João Brainer Clares
de Andrade (*)
"Estamos no maior hospital estadual do Ceará,
que definha pela inércia administrativa do Governo Estadual"
“Passamos do
limite!” - disse o irmão da paciente de 45 anos, vindo de diversos locais
pedindo ajuda. O irmão exclamava que ‘ninguém’ havia verificado a pressão dela
por horas, que ‘ninguém’ havia ‘conseguido’ uma maca para ela, exausto e
confuso com o adoecimento da irmã. Terminando minhas 36 horas seguidas no mesmo
hospital, não consegui esconder minha revolta, e disse:
“Isso! Passamos! Estamos no maior hospital
público estadual do Ceará, que, no entanto, definha pela inércia administrativa
do Governo Estadual. Seja ou não por falta de repasses do Governo Federal, não
houve priorização do custeio da saúde. Pessoas morrem aos montes todos os dias,
porque falta tudo! Até os profissionais estão escassos: técnicos de enfermagem
estão há meses sem receber salário; muitos faltam porque não conseguem pagar
sequer o transporte. Dezenas de cirurgias são desmarcadas todas as semanas
porque faltam itens como fios cirúrgicos! Cirurgiões estão comprando do próprio
bolso esses fios para não permitir que pacientes passem ainda mais tempo nos
corredores. Eu mesmo, inclusive, já comprei remédios e luvas. Sim, já precisei
comprar caixa de luva por R$ 22 porque essa faltava no maior hospital público
do Ceará! Certa noite, foram 13 óbitos somente aqui nesta emergência. Boa
parte, talvez quase todos, em condições potencialmente reversíveis, se não
fossem a falta de antibióticos, leitos de UTI, cateteres de hemodiálise etc.

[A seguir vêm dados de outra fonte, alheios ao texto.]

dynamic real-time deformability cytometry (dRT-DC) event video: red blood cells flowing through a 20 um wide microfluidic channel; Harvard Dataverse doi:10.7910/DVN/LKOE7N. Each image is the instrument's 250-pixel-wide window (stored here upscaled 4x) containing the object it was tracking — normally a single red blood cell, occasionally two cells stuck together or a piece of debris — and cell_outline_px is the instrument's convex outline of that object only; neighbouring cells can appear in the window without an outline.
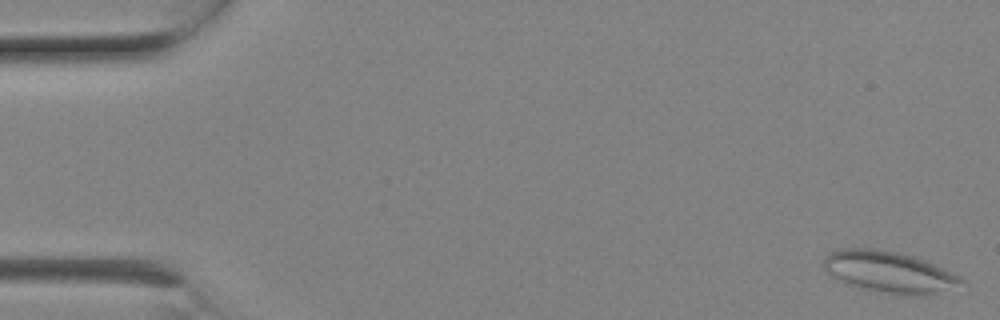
{"species": "Egyptian fruit bat (a non-hibernating species)", "species_latin": "Rousettus aegyptiacus", "temperature_condition": "room temperature", "stored_images_in_passage": 6, "camera_frame_rate_fps": 3000, "um_per_image_px": 0.085, "animal": {"sex": "female"}, "frame": {"image": 1, "passage_image": 1, "time_ms": 0.0, "image_size_px": [1000, 320], "cell_outline_px": [[964, 280], [936, 292], [884, 292], [844, 284], [832, 276], [824, 268], [824, 256], [840, 248], [876, 248], [896, 252], [912, 256], [924, 260], [960, 276]], "centroid_in_image_um": [75.41, 23.04], "position_along_channel_um": 9.6, "area_um2": 31.56}}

Sim, um material de pouco menos de R$ 70 poderia ter salvado a vida de vários
pacientes. Veja a que limite chegamos! Veja o quanto vale uma vida para o
governador do estado do Ceará!” – exclamei quase a um único fôlego.
Visivelmente
emocionado e cansado por brigar contra um inimigo que prefere culpar servidores
a reconhecer que não prioriza a saúde, continuei:
“Estamos vivendo o pior dos tempos! No mesmo
momento que profissionais se mantêm aqui, sob baixos e atrasados salários, por
acreditarem que ainda podem fazer diferença na vida das pessoas, também
entramos em estafa. Já nos resta pouca força! Não aguentamos mais ver gente
morrendo! Não aguento mais preencher declaração de óbito de pacientes, cujas
famílias são enganadas com os discursos do governador ou notas da secretaria de
saúde de que nada está faltando, de que todas as medidas estão sendo tomadas.
Mentira.”
Por fim, com a voz
já trêmula, disse:
“O senhor tem
razão: a saúde do Ceará chegou ao seu pior limite!”
(*) Médico. Residente
de Neurologia do HGF.
Fonte: Publicado In: O Povo, de 15/12/2015.
Opinião. p.11.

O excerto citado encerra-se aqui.